Full disclosure: I've made this cake with only raspberries, as well as only figs -- and it's all good. Like I said: Upside-down baking is flexible (and delicious).
Raspberry, Fig and Almond Upside-Down Cake
Prep Time: 20 minutes
Total Time: 1 hour and 15 minutes
Yield: makes 8 to 10 servings
1/2 cup plus 3/4 cup unsalted butter, room temperature
3/4 cup light brown sugar
8 large figs, halved lengthwise
1/2 cup (about 3 ounces) raspberries
3/4 cup sugar
3 large eggs
1/2 cup sour cream
1 teaspoon finely grated lemon zest
1/2 teaspoon vanilla extract
1/2 teaspoon almond extract
1 1/4 cups all-purpose flour
1/2 cup almond flour
1 teaspoon baking powder
1/2 teaspoon baking soda
1/2 teaspoon salt
Preheat the oven to 325 degrees. Butter a 9-inch springform pan. Line the bottom with parchment and butter the parchment. Tightly wrap the bottom of the pan with foil.
Melt the 1/2 cup butter and the light brown sugar together in a saucepan over medium heat until the sugar is dissolved, whisking to combine. Pour the mixture into the springform pan and spread it evenly. Arrange the figs, cut-side down, in a circular pattern in the sugar-butter mixture and place the raspberries in the gaps.
Cream the 3/4 cup butter and the sugar in a mixer with a paddle attachment until light and fluffy, about 3 minutes. Add the eggs one at a time, beating well after each addition. Whisk the sour cream, lemon zest, vanilla and almond extract in the batter. Whisk the flours, baking powder, baking soda and salt in a separate bowl. Add to the batter, mixing just to combine.

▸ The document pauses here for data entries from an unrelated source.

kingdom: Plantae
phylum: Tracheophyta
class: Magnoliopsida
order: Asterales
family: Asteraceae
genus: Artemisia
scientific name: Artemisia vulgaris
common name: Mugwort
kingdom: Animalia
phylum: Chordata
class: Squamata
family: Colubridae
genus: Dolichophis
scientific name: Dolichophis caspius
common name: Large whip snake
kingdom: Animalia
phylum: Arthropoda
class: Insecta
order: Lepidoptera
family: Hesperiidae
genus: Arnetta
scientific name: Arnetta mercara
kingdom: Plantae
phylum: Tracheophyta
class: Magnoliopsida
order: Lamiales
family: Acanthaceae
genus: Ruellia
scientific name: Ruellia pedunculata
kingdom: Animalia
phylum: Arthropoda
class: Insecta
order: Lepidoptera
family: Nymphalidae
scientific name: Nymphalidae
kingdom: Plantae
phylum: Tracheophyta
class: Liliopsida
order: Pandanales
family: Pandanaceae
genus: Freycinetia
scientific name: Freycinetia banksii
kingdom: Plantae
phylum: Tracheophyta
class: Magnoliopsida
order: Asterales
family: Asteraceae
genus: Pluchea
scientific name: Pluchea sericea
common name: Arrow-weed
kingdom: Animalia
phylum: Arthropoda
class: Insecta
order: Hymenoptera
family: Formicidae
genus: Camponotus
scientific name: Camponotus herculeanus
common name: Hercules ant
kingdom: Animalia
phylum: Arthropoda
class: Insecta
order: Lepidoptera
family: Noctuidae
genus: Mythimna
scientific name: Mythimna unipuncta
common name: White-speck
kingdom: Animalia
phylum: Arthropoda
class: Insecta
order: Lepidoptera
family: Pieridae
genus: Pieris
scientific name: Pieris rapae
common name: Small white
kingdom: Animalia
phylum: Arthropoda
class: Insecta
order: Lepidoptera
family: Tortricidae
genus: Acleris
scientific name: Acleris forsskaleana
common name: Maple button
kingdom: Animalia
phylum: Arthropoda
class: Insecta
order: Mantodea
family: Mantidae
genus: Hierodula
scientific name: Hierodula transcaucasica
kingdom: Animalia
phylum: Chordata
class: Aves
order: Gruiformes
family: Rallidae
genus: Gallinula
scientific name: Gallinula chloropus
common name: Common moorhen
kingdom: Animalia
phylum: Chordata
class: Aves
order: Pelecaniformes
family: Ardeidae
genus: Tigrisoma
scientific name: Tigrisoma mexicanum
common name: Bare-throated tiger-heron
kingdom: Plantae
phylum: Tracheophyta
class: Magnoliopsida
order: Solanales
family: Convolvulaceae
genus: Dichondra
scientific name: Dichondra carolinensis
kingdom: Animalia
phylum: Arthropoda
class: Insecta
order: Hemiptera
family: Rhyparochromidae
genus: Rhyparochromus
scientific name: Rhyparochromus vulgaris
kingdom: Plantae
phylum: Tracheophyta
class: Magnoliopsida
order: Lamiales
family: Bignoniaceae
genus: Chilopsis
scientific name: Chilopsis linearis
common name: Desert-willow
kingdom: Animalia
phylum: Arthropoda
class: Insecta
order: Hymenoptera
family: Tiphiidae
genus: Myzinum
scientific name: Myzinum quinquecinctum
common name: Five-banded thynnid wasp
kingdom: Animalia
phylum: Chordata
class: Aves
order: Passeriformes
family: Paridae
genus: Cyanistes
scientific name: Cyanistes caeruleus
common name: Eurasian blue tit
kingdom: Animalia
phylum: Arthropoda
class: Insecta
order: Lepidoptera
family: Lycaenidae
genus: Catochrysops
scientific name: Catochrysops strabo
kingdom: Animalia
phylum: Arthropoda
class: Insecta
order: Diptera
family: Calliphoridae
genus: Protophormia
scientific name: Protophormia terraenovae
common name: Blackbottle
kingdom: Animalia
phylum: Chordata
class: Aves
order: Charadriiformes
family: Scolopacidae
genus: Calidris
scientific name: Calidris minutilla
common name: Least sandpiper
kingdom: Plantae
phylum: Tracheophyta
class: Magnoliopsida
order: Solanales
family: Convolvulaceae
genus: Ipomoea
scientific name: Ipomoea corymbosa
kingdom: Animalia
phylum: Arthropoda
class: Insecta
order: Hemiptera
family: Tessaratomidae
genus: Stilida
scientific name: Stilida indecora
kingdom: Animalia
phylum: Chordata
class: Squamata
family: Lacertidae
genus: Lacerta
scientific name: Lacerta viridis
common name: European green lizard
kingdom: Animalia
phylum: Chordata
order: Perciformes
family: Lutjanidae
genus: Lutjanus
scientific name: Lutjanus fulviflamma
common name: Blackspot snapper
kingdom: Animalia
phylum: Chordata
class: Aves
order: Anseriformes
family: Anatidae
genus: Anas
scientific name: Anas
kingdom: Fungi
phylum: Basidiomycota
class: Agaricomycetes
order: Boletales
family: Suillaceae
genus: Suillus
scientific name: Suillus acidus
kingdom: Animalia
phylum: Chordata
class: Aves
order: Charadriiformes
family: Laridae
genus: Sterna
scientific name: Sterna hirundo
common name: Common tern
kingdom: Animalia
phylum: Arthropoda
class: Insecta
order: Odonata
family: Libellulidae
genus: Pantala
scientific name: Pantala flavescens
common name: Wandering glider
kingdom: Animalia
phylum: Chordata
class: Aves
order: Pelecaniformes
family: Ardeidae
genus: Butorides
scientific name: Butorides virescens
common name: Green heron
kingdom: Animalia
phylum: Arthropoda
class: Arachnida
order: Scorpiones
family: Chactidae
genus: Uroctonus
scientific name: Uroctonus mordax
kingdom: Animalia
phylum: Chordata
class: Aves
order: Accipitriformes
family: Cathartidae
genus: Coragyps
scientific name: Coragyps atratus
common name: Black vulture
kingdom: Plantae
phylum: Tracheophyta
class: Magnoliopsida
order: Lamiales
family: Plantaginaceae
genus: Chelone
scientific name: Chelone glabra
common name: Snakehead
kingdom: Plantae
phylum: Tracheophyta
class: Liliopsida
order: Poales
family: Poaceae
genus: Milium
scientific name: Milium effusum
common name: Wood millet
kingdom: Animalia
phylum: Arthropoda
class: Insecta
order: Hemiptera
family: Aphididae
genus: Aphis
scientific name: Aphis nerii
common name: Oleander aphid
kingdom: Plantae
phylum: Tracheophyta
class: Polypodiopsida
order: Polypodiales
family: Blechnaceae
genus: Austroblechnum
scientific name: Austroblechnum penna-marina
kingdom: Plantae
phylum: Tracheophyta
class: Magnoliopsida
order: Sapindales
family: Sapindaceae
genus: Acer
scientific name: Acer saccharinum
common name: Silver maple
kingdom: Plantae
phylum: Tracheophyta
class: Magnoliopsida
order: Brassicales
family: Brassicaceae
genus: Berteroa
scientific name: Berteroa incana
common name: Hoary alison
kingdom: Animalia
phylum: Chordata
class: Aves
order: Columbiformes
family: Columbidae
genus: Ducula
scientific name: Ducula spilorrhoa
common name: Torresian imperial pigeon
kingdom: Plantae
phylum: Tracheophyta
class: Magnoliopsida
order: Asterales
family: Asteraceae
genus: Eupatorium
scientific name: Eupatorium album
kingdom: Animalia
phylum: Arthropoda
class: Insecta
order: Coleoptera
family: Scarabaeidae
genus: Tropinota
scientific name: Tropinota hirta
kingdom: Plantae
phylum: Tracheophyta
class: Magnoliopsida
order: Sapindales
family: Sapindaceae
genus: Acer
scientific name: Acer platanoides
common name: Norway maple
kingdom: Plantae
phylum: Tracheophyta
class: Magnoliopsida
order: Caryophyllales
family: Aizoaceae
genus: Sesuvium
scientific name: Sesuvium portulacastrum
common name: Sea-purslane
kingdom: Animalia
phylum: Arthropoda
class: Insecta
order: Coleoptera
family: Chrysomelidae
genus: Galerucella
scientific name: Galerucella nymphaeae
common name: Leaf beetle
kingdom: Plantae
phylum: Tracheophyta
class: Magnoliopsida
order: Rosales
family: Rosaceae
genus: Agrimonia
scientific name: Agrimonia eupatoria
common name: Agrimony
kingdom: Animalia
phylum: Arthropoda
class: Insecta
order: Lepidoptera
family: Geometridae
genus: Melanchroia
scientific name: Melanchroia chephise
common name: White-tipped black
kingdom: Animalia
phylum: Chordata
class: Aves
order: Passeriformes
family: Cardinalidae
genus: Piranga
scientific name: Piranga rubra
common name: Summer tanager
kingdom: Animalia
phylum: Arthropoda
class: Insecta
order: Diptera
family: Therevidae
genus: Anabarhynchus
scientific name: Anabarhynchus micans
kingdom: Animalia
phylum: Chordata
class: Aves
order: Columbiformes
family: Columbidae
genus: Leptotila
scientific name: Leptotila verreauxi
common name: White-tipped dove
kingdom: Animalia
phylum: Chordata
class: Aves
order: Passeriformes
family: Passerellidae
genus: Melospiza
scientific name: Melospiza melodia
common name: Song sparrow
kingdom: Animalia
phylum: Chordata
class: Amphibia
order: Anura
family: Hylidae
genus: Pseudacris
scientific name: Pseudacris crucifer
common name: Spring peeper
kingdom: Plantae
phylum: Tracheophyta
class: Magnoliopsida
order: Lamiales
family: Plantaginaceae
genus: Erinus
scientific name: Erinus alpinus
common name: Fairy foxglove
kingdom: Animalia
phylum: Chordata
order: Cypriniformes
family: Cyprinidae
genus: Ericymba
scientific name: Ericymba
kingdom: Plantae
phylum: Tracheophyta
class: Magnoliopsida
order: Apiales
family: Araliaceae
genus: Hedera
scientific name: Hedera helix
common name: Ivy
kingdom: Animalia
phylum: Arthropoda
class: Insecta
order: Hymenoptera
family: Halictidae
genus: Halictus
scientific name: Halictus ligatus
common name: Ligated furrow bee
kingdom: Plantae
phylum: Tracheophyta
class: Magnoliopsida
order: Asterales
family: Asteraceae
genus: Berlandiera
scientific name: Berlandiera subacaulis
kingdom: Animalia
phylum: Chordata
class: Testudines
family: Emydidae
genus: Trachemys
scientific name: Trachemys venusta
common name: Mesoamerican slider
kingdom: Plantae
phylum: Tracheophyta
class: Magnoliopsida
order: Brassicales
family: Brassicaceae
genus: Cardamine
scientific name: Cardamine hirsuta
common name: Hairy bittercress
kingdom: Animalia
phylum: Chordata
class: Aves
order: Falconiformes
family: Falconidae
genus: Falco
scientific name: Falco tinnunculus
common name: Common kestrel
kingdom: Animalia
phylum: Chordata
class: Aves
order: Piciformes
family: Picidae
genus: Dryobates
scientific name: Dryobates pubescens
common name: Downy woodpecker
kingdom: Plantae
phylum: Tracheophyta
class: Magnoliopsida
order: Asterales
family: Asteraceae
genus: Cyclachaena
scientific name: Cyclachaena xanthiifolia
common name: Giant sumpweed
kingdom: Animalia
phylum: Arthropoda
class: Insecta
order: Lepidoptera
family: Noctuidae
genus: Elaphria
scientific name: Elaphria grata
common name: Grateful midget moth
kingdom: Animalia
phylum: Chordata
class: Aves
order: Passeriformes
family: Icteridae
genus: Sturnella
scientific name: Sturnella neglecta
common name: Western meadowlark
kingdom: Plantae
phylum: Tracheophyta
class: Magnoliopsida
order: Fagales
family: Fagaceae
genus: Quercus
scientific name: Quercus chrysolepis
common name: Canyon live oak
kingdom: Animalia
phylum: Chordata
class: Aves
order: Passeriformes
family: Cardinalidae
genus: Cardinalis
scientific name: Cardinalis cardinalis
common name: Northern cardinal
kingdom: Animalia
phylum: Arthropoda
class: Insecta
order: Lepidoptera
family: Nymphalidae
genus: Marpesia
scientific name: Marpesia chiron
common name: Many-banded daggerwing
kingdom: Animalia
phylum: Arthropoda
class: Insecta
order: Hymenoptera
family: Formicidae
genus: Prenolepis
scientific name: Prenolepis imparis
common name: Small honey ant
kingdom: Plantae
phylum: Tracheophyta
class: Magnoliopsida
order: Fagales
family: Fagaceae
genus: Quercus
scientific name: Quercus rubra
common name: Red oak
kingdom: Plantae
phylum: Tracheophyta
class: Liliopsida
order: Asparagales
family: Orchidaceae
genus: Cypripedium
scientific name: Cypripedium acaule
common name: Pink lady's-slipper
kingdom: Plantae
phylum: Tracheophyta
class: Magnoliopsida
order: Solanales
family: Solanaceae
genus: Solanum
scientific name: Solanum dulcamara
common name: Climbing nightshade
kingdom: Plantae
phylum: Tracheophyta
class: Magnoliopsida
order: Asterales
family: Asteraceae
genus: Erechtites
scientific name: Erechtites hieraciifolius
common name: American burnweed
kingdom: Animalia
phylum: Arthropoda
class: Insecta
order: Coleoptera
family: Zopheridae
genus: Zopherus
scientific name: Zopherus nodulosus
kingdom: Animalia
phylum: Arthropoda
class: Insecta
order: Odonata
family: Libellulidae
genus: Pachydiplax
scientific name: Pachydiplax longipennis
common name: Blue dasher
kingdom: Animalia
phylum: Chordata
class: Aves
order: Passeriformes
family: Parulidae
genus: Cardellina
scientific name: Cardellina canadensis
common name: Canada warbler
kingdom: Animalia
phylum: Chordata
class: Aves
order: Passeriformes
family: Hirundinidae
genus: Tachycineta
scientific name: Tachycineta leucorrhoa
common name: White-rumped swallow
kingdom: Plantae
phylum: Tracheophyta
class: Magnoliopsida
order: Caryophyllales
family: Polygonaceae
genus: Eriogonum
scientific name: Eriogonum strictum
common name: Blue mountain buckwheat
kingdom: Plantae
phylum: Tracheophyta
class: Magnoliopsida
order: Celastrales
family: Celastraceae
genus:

Pour the batter over the fruit and smooth it with a spatula. Transfer to the oven and bake until a toothpick inserted in the center comes out clean, 40 to 45 minutes. Cool the cake on a rack for 10 minutes, then release the sides of the pan and invert the cake onto a plate. Serve slightly warm or at room temperature with whipped cream.